In the developing discourse around the tech bro fascist turn there’s been a tendency to counterpoise structural and cultural explanations: they are doing it to prevent regulation and a capital gains tax hike or they are doing it because the San Francisco has turned into a weird microclimate incubating elite neurosis. The reality is of course that structural and cultural explanations need to go together, which makes me want to dig into Silverman’s phrase “over the edge” here:

What really sent him and his colleagues over the edge was the end of the free-money era: In 2022, the Fed started raising interest rates, and the crypto industry, which had been anchored by multibillion-dollar frauds like FTX and Terra, crashed. As the flood of easy money that had tempered the worst of the Covid-19 economic decline turned into a trickle, the economy became less forgiving to entrepreneurs risking vast quantities of other people’s money on speculative bets. The change could be seen in the seven months in 2022 between when Musk agreed to buy Twitter—and then tried to back out—and when he was sued into consummating the deal. The Federal Reserve raised interest rates four times during that period while Twitter’s stock price fluctuated, making the deal far riskier for Musk (and his lenders) by the time he finally acceded to it. What started as a very expensive troll became a $44 billion albatross.

https://newrepublic.com/article/185438/musk-silicon-valley-tech-embrace-trump

What does it mean to go ‘over the edge’? Tech lords weren’t the only ones to lose their shit (literal definition: lose one’s composure) under these circumstances. One of the stranger stories of the last couple of years, which fleetingly makes me wish I’d ended up in a media department so I could justify devoting a few months to stuff like this, has been the radicalisation of landlord TikTok. The business model of buy-to-let was predicated upon a macroeconomic environment, leading a vast tranche of deeply mediocre people to congratulate themselves for their business acumen, where in reality they were just being given access to a cash machine created by the state. Once interest rates were hiked the cash machine which they had experienced as an inviolable right no longer functioned, leaving what seems to be a non-trivial number of them fulminating about the ‘great reset’ (though obviously the algorithmic incentives of platforms will play a role in steering this reaction as well).
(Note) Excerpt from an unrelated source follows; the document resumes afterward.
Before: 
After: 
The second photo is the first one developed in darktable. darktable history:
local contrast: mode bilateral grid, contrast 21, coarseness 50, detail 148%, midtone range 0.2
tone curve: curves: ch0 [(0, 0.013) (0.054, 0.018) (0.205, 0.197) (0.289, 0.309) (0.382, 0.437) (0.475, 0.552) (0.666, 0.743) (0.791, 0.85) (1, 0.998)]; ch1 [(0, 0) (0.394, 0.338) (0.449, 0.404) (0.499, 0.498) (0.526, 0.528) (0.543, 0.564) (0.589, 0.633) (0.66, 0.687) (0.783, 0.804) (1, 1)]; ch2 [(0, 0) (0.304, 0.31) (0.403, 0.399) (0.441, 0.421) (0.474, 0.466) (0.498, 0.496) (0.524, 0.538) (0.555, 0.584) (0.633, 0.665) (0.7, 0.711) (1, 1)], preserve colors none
It’s difficult to have the rug pulled out from under your feet. It’s difficult to have conditions which you assumed were necessary revealed to be utterly contingent. If we take Corey Robin’s definition of conservatism as fundamentally a counterrevolutionary impulse, a reflection on the experienced loss of power, there’s reason to think that intensifying social and cultural change (which the last decade has brought in spades) will tend to be a conservatising force. The more power you have, the more sensitive you will be to business becoming harder, even if it’s an objectively ridiculous conclusion to draw. Whereas the petite bourgeoisie might have more substance to their claims, at least a subset of billionaires have become vastly richer while simultaneously becoming more shrill about their oppression.
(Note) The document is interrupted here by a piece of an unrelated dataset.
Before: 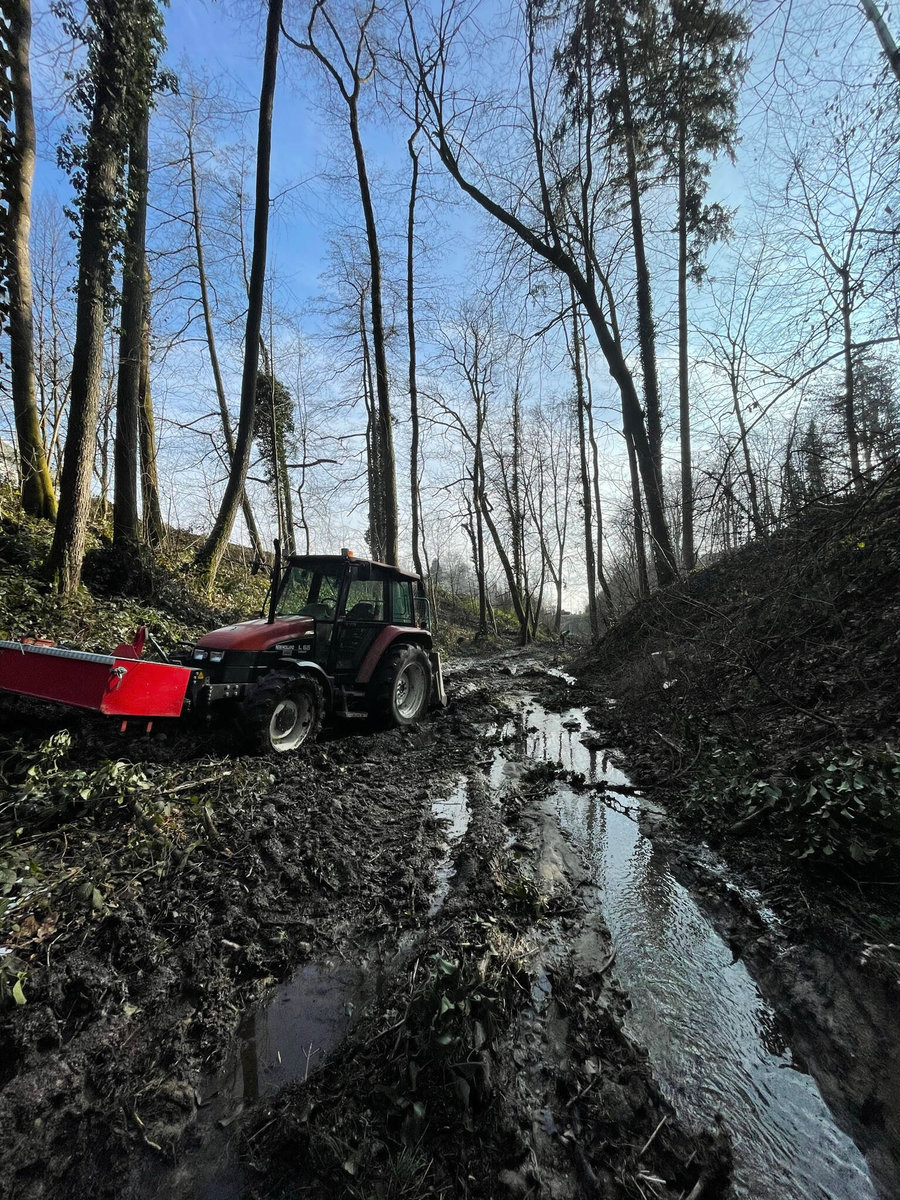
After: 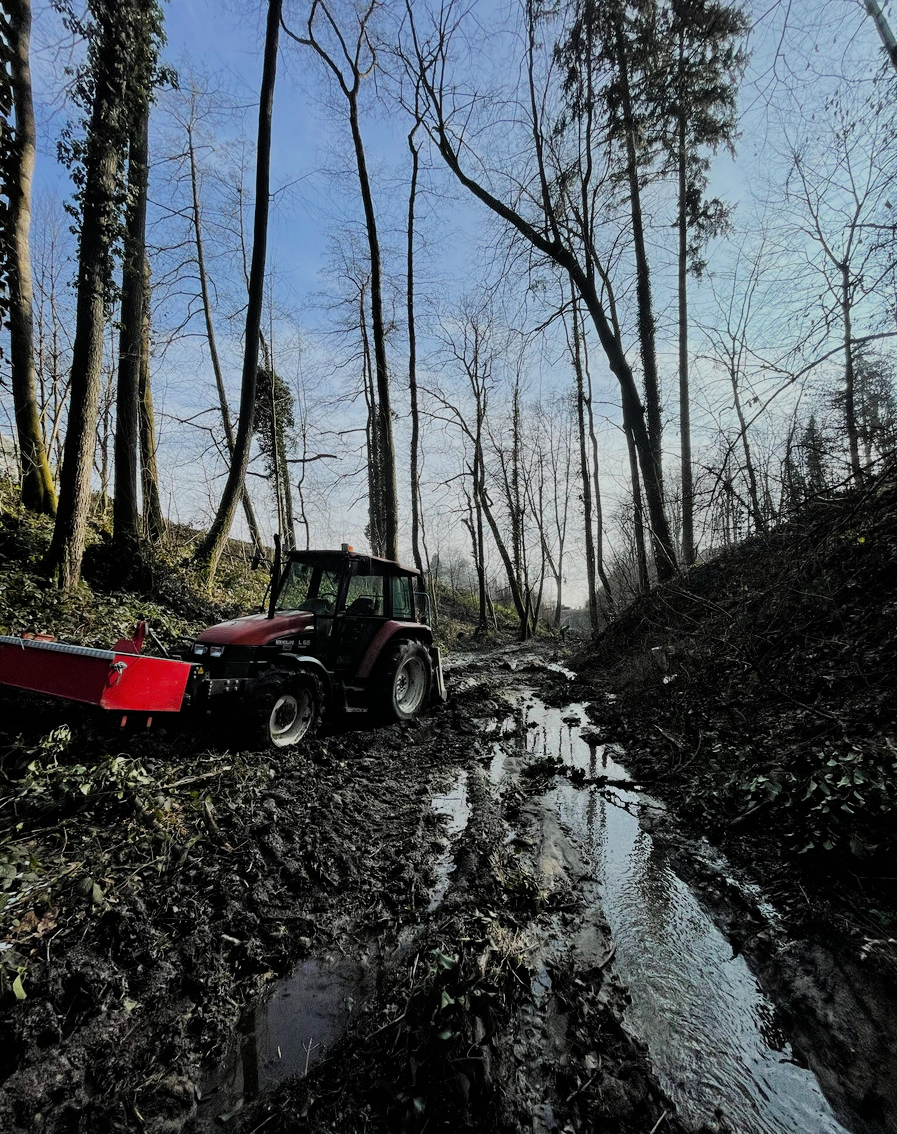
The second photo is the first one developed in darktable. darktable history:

This is made worse by the manner in which the media system which is tied up in those changes has radically accelerated the pace at which cultural reactions are catalysed and disseminated, not least of all through the loops which leave actors bound up in the consequences of their own actions. It’s a strange and potent situation which I suspect we’re only beginning to see the consequences of.